Hi,
I have realised that the combination [Pangool + Two or more named output + EMR (output path directly to S3) + more tasks than slots]
Example: Imagine that we have 10 reduce tasks but only 2 execution slots.
In this case, first 2 tasks run successfully, starting to copy that output of the reduce to S3 as soon as they finish.
But when tasks 3 and 4 start, since EMR has copied the previous output already to S3 so the paths already exist on the bucket, Pangool raises the following error:
org.apache.hadoop.mapred.FileAlreadyExistsException: Output directory s3n://gbd-kraken/results/20140204111904/job-label-output/event already exists at org.apache.hadoop.mapreduce.lib.output.FileOutputFormat.checkOutputSpecs(FileOutputFormat.java:137) at com.datasalt.pangool.tuplemr.mapred.lib.output.PangoolMultipleOutputs.getRecordWriter(PangoolMultipleOutputs.java:476) at com.datasalt.pangool.tuplemr.MultipleOutputsCollector.getNamedOutput(MultipleOutputsCollector.java:41) at com.gbd.kraken.job.label.LabelReducer.collectEnrichedEvent(LabelReducer.java:116) at com.gbd.kraken.job.label.LabelReducer.reduce(LabelReducer.java:70)
This does not happen using normal output, just the named output. And it only happens sending the output to S3 directly, not to HDFS.
Juanjo.

## Work order A
According to the forum post, why do tasks 3 and 4 fail when the first two tasks succeed?
## Work order B
List every method name that appears in the stack trace quoted in the forum post.

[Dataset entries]
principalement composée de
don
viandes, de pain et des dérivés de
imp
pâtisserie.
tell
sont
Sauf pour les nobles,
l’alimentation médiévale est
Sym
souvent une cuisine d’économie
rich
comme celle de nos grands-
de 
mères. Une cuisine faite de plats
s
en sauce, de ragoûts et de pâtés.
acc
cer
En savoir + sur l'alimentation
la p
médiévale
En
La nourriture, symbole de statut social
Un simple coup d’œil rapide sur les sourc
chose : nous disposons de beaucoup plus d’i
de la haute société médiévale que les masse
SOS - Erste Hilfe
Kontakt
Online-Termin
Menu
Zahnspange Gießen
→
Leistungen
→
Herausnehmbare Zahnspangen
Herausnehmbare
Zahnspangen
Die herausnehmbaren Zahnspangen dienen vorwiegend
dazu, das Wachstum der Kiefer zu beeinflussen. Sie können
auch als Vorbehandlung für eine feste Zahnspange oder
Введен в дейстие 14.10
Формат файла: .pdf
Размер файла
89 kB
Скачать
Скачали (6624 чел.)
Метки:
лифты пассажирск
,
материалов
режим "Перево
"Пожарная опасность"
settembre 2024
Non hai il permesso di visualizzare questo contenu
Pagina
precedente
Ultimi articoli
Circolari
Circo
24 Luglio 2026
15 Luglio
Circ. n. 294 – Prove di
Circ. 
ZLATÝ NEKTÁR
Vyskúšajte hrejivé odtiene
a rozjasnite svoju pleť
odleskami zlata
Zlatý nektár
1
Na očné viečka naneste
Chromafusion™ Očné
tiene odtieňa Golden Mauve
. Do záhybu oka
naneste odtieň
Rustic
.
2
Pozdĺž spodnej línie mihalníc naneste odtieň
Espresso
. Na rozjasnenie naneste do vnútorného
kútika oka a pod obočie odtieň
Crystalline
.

## Task output A
By the time tasks 3 and 4 start, EMR has already copied the earlier reduce output to S3, so the output paths already exist on the bucket. Pangool therefore raises a FileAlreadyExistsException.

## Task output B
checkOutputSpecs, getRecordWriter, getNamedOutput, collectEnrichedEvent, reduce